Stanzas 3-5 speak to the changes children see their parents go through as well as the way the parent-child relationship evolves over time. In Stanza 3, the speaker is critical of parents, saying they “dandle us once too often,” (Line 4), which leads to the next line about how parents start out as their children’s friends but become their enemies. “Dandle” means to move someone up and down in a playful way. This is a precise word to use when describing the way parents play with their children. But the implication in Line 5 is that parents hold on to that relationship longer than their children do, as children often end up resenting or rebelling against their parents. This happens when children reach an age where they wish to be older—not as old as their parents, but as old as their parents’ “juniors” (Line 7). And while this change in the relationship happens, children suddenly realize how old their parents are, or they perceive their parents as being too old. They suddenly notice their parents’ “wrinkles … / coughs, and smells” (Lines 9-10).
Stanzas 6-9 describe the time in the relationship when the children cannot understand their parents and when children see the relationship with their parents as unnatural or awkward. The speaker sees a parent’s love as “grotesque” (Line 11), and he can’t imagine how he is the offspring of his parents. He even says that at this stage, children think it is an affront that they came from their parents (Line 13). Comedically, the speaker also adds how awkward and repulsive it is to think about how he came from his parents (Line 14). Stanza 8 expresses a common thought among children that they can and will have better lives than their parents. And Stanza 9 says this kind of thinking—that parents do everything wrong—persists for a long time.
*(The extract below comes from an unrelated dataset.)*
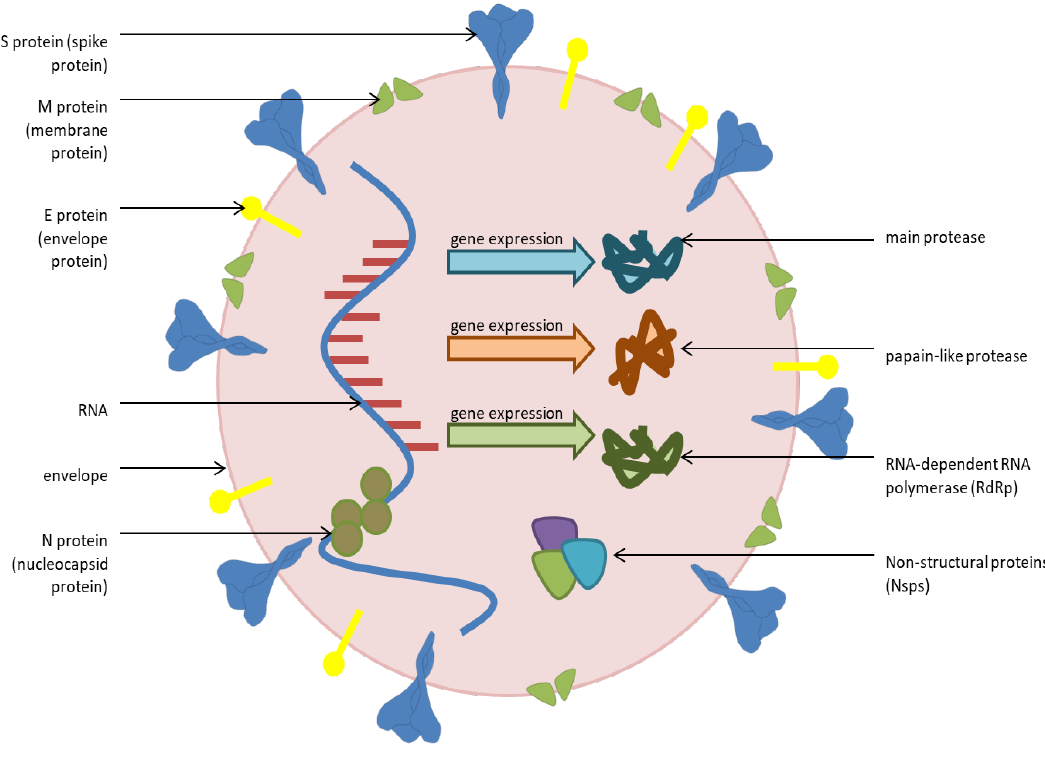
Figure 1. Structure of SARS-CoV-2.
The rest of the poem, though, presents a turn. Stanza 10, using enjambment to punctuate the impact of the action, reminds the reader that all parents eventually die. And when they die, they take with them the understanding, knowledge, and wisdom that only a parent can give a child. Even though the speaker has aged at this point in the poem, he laments the loss of the parents he was just criticizing. He says they take “the last link / of that chain with them” (Lines 23-24), suggesting the speaker now realizes how important his parents were for connecting him to what came before.
Finally, the poem ends with an ironic image of the now grown child, a parent and grandparent himself, crying to his own children and grandchildren about the parents he has lost. The speaker has come full circle, and now his children will criticize him because they do not understand what he is talking about (Line 26).